Work instructions:
Reproduce verbatim the lines of the records below, starting at the line containing "PKFS02120B, PKFS02120N" and ending at the line containing "y a probar la veracidad de", both lines included.

Extracted material:
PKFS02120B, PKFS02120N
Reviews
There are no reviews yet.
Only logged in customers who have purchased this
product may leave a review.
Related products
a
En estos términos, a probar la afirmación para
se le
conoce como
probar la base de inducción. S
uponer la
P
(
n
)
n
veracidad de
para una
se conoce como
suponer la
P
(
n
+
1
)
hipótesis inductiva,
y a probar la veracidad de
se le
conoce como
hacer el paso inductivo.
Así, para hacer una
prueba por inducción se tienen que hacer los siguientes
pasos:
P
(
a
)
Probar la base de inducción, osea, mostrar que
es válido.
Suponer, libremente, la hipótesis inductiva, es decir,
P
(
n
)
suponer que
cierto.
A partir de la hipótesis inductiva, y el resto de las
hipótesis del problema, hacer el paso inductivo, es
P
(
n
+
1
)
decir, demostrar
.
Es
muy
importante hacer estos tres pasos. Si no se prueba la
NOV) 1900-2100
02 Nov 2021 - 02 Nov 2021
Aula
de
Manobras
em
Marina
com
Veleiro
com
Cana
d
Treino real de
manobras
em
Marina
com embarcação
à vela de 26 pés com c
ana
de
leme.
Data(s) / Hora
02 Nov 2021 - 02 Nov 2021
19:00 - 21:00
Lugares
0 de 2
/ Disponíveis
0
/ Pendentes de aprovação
...
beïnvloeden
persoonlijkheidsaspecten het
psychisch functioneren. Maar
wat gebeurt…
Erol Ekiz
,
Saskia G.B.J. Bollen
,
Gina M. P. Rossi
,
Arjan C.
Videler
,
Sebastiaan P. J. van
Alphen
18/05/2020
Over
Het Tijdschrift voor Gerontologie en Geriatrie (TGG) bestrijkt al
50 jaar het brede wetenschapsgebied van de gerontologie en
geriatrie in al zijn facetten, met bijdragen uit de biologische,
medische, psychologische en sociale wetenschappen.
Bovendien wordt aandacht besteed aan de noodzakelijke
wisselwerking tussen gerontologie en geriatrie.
==
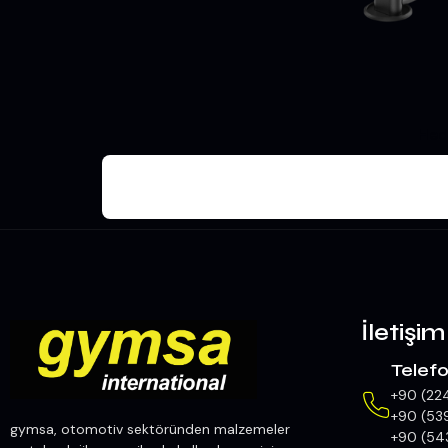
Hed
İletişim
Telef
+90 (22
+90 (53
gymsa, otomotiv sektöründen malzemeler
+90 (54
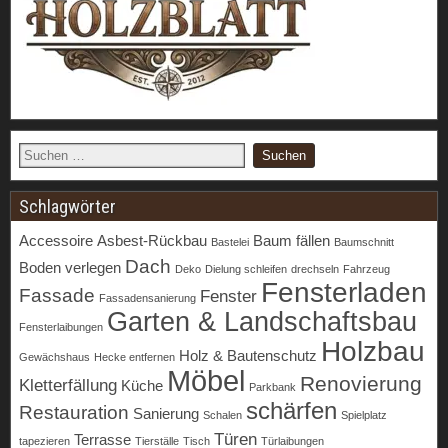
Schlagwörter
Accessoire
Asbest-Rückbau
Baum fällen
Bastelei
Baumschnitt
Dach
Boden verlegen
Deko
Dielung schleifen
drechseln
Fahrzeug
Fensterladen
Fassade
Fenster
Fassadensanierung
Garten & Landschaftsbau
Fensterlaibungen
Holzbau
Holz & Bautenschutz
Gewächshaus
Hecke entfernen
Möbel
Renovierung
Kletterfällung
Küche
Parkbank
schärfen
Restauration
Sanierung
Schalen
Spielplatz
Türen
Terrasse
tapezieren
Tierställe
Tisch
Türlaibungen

Answer space:
PKFS02120B, PKFS02120N
Reviews
There are no reviews yet.
Only logged in customers who have purchased this
product may leave a review.
Related products
a
En estos términos, a probar la afirmación para
se le
conoce como
probar la base de inducción. S
uponer la
P
(
n
)
n
veracidad de
para una
se conoce como
suponer la
P
(
n
+
1
)
hipótesis inductiva,
y a probar la veracidad de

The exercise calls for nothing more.